The pdf for the lifetime X, in years, of a Superstuff disk drive is given as follows:
$f(x) = \begin{cases} 2/x^2 & \text{for } x\geq2\text{ } \\ 0 & \text{elsewhere} \end{cases}$.
(i) Determine the cdf, $F(x)$ for all $x$ values.
My attempt:
$F(x_0)$ $=$ $ \int_{-\infty}^{2} 0dx +2 \int_{2}^{x_0} x^{-2} dx$
$=$ $1-(2/x_0)$
Answer:
$F(x)$ $=$ $0$ for $x<2$
$F(x)$ $=$ $(-2/x) + 1$ for $x\geq 2$
(ii) Find the probability $P(3\leq X \leq 4)$
$P(3<x<4)=$ $\int_{3}^{4}f(x) dx=2\int_{3}^{4}x^{-2}dx$
Answer:
$1/6$
(iii) Determine $x_1$ such that $P(X<x_1)=2/3$ (Here $x_1$ is the $66.7$th percentile)
I am not sure about this one. Can someone please show me how to do this with the working?
(iv) Out of a set of $10$ randomly selected Superstuff disk drives, what is the probability that at least $4$ will last longer than $5$ years?
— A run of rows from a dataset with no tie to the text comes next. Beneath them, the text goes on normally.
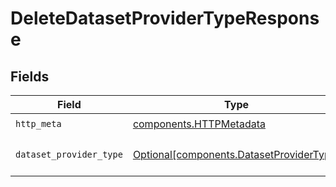 # DeleteDatasetProviderTypeResponse


## Fields

| Field                                                                                      | Type                                                                                       | Required                                                                                   | Description                                                                                |
| ------------------------------------------------------------------------------------------ | ------------------------------------------------------------------------------------------ | ------------------------------------------------------------------------------------------ | ------------------------------------------------------------------------------------------ |
| `http_meta`                                                                                | [components.HTTPMetadata](../../models/components/httpmetadata.md)                         | :heavy_check_mark:                                                                         | N/A                                                                                        |
| `dataset_provider_type`                                                                    | [Optional[components.DatasetProviderType]](../../models/components/datasetprovidertype.md) | :heavy_minus_sign:                                                                         | a list of DatasetProviderType objects                                                      |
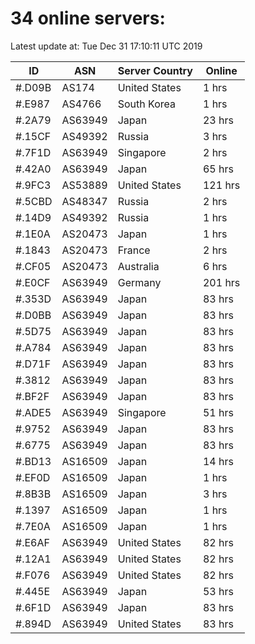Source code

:# 34 online servers:

Latest update at: Tue Dec 31 17:10:11 UTC 2019

| ID | ASN | Server Country | Online |
| -- | --- | -------------- | ------ |
| #.D09B | AS174 | United States | 1 hrs |
| #.E987 | AS4766 | South Korea | 1 hrs |
| #.2A79 | AS63949 | Japan | 23 hrs |
| #.15CF | AS49392 | Russia | 3 hrs |
| #.7F1D | AS63949 | Singapore | 2 hrs |
| #.42A0 | AS63949 | Japan | 65 hrs |
| #.9FC3 | AS53889 | United States | 121 hrs |
| #.5CBD | AS48347 | Russia | 2 hrs |
| #.14D9 | AS49392 | Russia | 1 hrs |
| #.1E0A | AS20473 | Japan | 1 hrs |
| #.1843 | AS20473 | France | 2 hrs |
| #.CF05 | AS20473 | Australia | 6 hrs |
| #.E0CF | AS63949 | Germany | 201 hrs |
| #.353D | AS63949 | Japan | 83 hrs |
| #.D0BB | AS63949 | Japan | 83 hrs |
| #.5D75 | AS63949 | Japan | 83 hrs |
| #.A784 | AS63949 | Japan | 83 hrs |
| #.D71F | AS63949 | Japan | 83 hrs |
| #.3812 | AS63949 | Japan | 83 hrs |
| #.BF2F | AS63949 | Japan | 83 hrs |
| #.ADE5 | AS63949 | Singapore | 51 hrs |
| #.9752 | AS63949 | Japan | 83 hrs |
| #.6775 | AS63949 | Japan | 83 hrs |
| #.BD13 | AS16509 | Japan | 14 hrs |
| #.EF0D | AS16509 | Japan | 1 hrs |
| #.8B3B | AS16509 | Japan | 3 hrs |
| #.1397 | AS16509 | Japan | 1 hrs |
| #.7E0A | AS16509 | Japan | 1 hrs |
| #.E6AF | AS63949 | United States | 82 hrs |
| #.12A1 | AS63949 | United States | 82 hrs |
| #.F076 | AS63949 | United States | 82 hrs |
| #.445E | AS63949 | Japan | 53 hrs |
| #.6F1D | AS63949 | Japan | 83 hrs |
| #.894D | AS63949 | United States | 83 hrs |


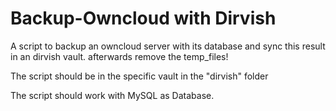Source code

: Backup-Owncloud with Dirvish
===============

A script to backup an owncloud server with its database and sync this result in an dirvish vault. afterwards remove the temp_files!

The script should be in the specific vault in the "dirvish" folder

The script should work with MySQL as Database.


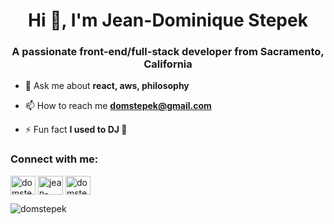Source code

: <h1 align="center">Hi 👋, I'm Jean-Dominique Stepek</h1>
<h3 align="center">A passionate front-end/full-stack developer from Sacramento, California</h3>

- 💬 Ask me about **react, aws, philosophy**

- 📫 How to reach me **domstepek@gmail.com**

- ⚡ Fun fact **I used to DJ 🎵**

<h3 align="left">Connect with me:</h3>
<p align="left">
<a href="https://twitter.com/domstepek" target="blank"><img align="center" src="https://raw.githubusercontent.com/rahuldkjain/github-profile-readme-generator/master/src/images/icons/Social/twitter.svg" alt="domstepek" height="30" width="40" /></a>
<a href="https://linkedin.com/in/jean-dominique-stepek" target="blank"><img align="center" src="https://raw.githubusercontent.com/rahuldkjain/github-profile-readme-generator/master/src/images/icons/Social/linked-in-alt.svg" alt="jean-dominique-stepek" height="30" width="40" /></a>
<a href="https://instagram.com/domstepek" target="blank"><img align="center" src="https://raw.githubusercontent.com/rahuldkjain/github-profile-readme-generator/master/src/images/icons/Social/instagram.svg" alt="domstepek" height="30" width="40" /></a>
</p>

<p><img align="left" src="https://github-readme-stats.vercel.app/api/top-langs?username=domstepek&show_icons=true&locale=en&layout=compact" alt="domstepek" /></p>


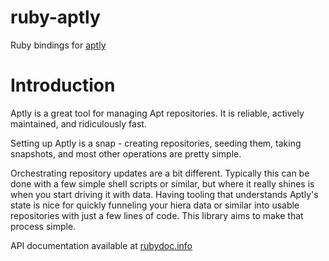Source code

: ruby-aptly
==========

Ruby bindings for [aptly](http://aptly.info)

Introduction
============

Aptly is a great tool for managing Apt repositories. It is reliable, actively
maintained, and ridiculously fast.

Setting up Aptly is a snap - creating repositories, seeding them, taking
snapshots, and most other operations are pretty simple.

Orchestrating repository updates are a bit different. Typically this can be done
with a few simple shell scripts or similar, but where it really shines is when
you start driving it with data. Having tooling that understands Aptly's state is
nice for quickly funneling your hiera data or similar into usable repositories
with just a few lines of code. This library aims to make that process simple.

API documentation available at
[rubydoc.info](http://rubydoc.info/gems/aptly/frames)

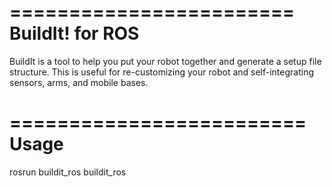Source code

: ========================
   BuildIt! for ROS
========================

BuildIt is a tool to help you put your robot together and generate a setup file structure. This is useful for re-customizing your robot and self-integrating sensors, arms, and mobile bases.

=========================
Usage
=========================


rosrun buildit_ros buildit_ros
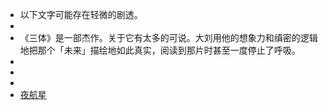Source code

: - 以下文字可能存在轻微的剧透。
-
- 《三体》是一部杰作。关于它有太多的可说。大刘用他的想象力和缜密的逻辑地把那个「未来」描绘地如此真实，阅读到那片时甚至一度停止了呼吸。
-
-
-
- [夜航星](https://music.163.com/song?id=1416598057&userid=106483486)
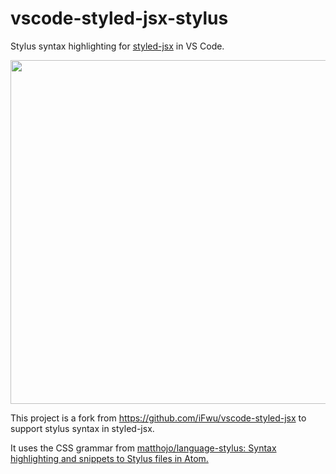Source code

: # vscode-styled-jsx-stylus

Stylus syntax highlighting for [styled-jsx](https://github.com/zeit/styled-jsx) in VS Code.

<img src="https://github.com/samuelroy/vscode-styled-jsx-stylus/blob/master/attachments/a7189b27.png" width="550">

This project is a fork from <https://github.com/iFwu/vscode-styled-jsx> to support stylus syntax in styled-jsx.

It uses the CSS grammar from [matthojo/language-stylus: Syntax highlighting and snippets to Stylus files in Atom.](https://github.com/matthojo/language-stylus)

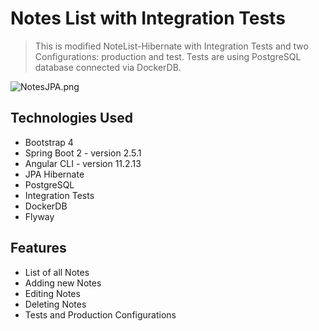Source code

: # Notes List with Integration Tests

> This is modified NoteList-Hibernate with Integration Tests and two Configurations: production and test. Tests are using PostgreSQL database connected via DockerDB.    

<img src="https://imgupload.pl/images/2021/12/14/NotesJPA.png" alt="NotesJPA.png" border="0" />


## Technologies Used
- Bootstrap 4
- Spring Boot 2 - version 2.5.1
- Angular CLI - version 11.2.13
- JPA Hibernate
- PostgreSQL
- Integration Tests
- DockerDB
- Flyway


## Features
- List of all Notes
- Adding new Notes
- Editing Notes
- Deleting Notes
- Tests and Production Configurations
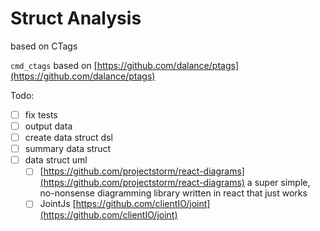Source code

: # Struct Analysis

based on CTags

`cmd_ctags` based on [https://github.com/dalance/ptags](https://github.com/dalance/ptags)

Todo:

 - [ ] fix tests
 - [ ] output data
 - [ ] create data struct dsl
 - [ ] summary data struct
 - [ ] data struct uml
    - [ ] [https://github.com/projectstorm/react-diagrams](https://github.com/projectstorm/react-diagrams) a super simple, no-nonsense diagramming library written in react that just works
    - [ ] JointJs [https://github.com/clientIO/joint](https://github.com/clientIO/joint) 

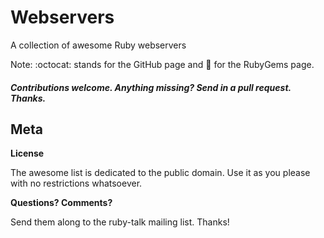

# Webservers

A collection of awesome Ruby webservers

Note: :octocat: stands for the GitHub page and :gem: for the RubyGems page.

#### _Contributions welcome. Anything missing? Send in a pull request. Thanks._



## Meta

**License**

The awesome list is dedicated to the public domain. Use it as you please with no restrictions whatsoever.

**Questions? Comments?**

Send them along to the ruby-talk mailing list. Thanks!

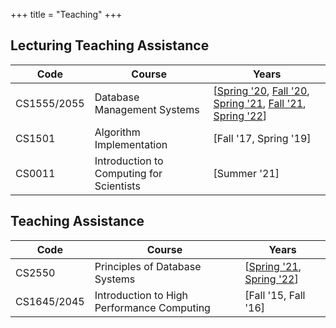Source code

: +++
title = "Teaching"
+++

## Lecturing Teaching Assistance

Code        | Course                                  | Years
------------|-----------------------------------------|---------------------------------------------------------
CS1555/2055 | Database Management Systems             | [[Spring '20](https://db.cs.pitt.edu/courses/cs1555/20-2/index.html), [Fall '20](https://db.cs.pitt.edu/courses/cs1555/21-1/index.html), [Spring '21](https://db.cs.pitt.edu/courses/cs1555/21-2/index.html), [Fall '21](https://db.cs.pitt.edu/courses/cs1555/22-1/index.html), [Spring '22](https://db.cs.pitt.edu/courses/cs1555/22-2/index.html)]
CS1501      | Algorithm Implementation                | [Fall '17, Spring '19]
CS0011      | Introduction to Computing for Scientists| [Summer '21]

## Teaching Assistance

Code        | Course                                    | Years
------------|-------------------------------------------|-------------------------
CS2550      | Principles of Database Systems            | [[Spring '21](https://db.cs.pitt.edu/courses/cs2550/21-2/index.html), [Spring '22](https://db.cs.pitt.edu/courses/cs2550/22-2/index.html)]
CS1645/2045 | Introduction to High Performance Computing| [Fall '15, Fall '16]


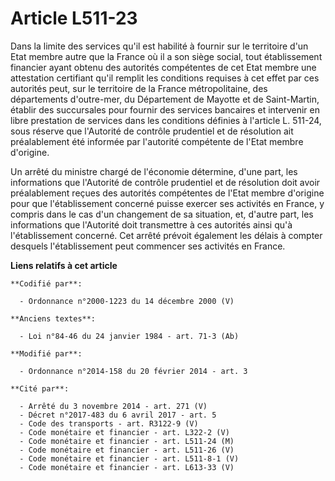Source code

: # Article L511-23

Dans la limite des services qu'il est habilité à fournir sur le territoire d'un Etat membre autre que la France où il a son
siège social, tout établissement financier ayant obtenu des autorités compétentes de cet Etat membre une attestation
certifiant qu'il remplit les conditions requises à cet effet par ces autorités peut, sur le territoire de la France
métropolitaine, des départements d'outre-mer, du Département de Mayotte et de Saint-Martin, établir des succursales pour
fournir des services bancaires et intervenir en libre prestation de services dans les conditions définies à l'article L.
511-24, sous réserve que l'Autorité de contrôle prudentiel et de résolution ait préalablement été informée par l'autorité
compétente de l'Etat membre d'origine.

Un arrêté du ministre chargé de l'économie détermine, d'une part, les informations que l'Autorité de contrôle prudentiel et
de résolution doit avoir préalablement reçues des autorités compétentes de l'Etat membre d'origine pour que l'établissement
concerné puisse exercer ses activités en France, y compris dans le cas d'un changement de sa situation, et, d'autre part, les
informations que l'Autorité doit transmettre à ces autorités ainsi qu'à l'établissement concerné. Cet arrêté prévoit
également les délais à compter desquels l'établissement peut commencer ses activités en France.

**Liens relatifs à cet article**

	**Codifié par**:

	  - Ordonnance n°2000-1223 du 14 décembre 2000 (V)

	**Anciens textes**:

	  - Loi n°84-46 du 24 janvier 1984 - art. 71-3 (Ab)

	**Modifié par**:

	  - Ordonnance n°2014-158 du 20 février 2014 - art. 3

	**Cité par**:

	  - Arrêté du 3 novembre 2014 - art. 271 (V)
	  - Décret n°2017-483 du 6 avril 2017 - art. 5
	  - Code des transports - art. R3122-9 (V)
	  - Code monétaire et financier - art. L322-2 (V)
	  - Code monétaire et financier - art. L511-24 (M)
	  - Code monétaire et financier - art. L511-26 (V)
	  - Code monétaire et financier - art. L511-8-1 (V)
	  - Code monétaire et financier - art. L613-33 (V)
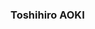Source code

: ### Toshihiro AOKI
<!-- Hi there 👋 -->

<!-- リポジトリステータス
[![hogehoge's github stats](https://github-readme-stats.vercel.app/api?username=toshaoki&hide=contribs&count_private=true&show_icons=true&theme=tokyonight)](https://github.com/toshaoki/)
 -->

<!-- ソースコード統計
[![Top used Langs](https://github-readme-stats.vercel.app/api/top-langs/?username=toshaoki&layout=compact&theme=tokyonight)](https://github.com/toshaoki/)
 -->

<!--
**toshaoki/toshaoki** is a ✨ _special_ ✨ repository because its `README.md` (this file) appears on your GitHub profile.

Here are some ideas to get you started:

- 🔭 I’m currently working on ...
- 🌱 I’m currently learning ...
- 👯 I’m looking to collaborate on ...
- 🤔 I’m looking for help with ...
- 💬 Ask me about ...
- 📫 How to reach me: ...
- 😄 Pronouns: ...
- ⚡ Fun fact: ...
-->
$P(X\geq 5$ $=$ $\int_{5}^{\infty} 2/x^{2}dx$
$=$ $2/5$
$P(X\geq 4)= 1-P(X<4)=$
$=$ $1-$${10\choose 3}(2/5)^3(3/5)^7 + {10\choose 2}(2/5)^2(3/5)^8 + {10 \choose 1}(2/5)^1(3/5)^9 + {10 \choose 0}(2/5)^0(3/5)^{10}\;$
Answer:
$=$ $.6178$
Is this correct? If so, is there another way of doing this problem? I am not sure about (iii). Can someone please help me with this and the working as well?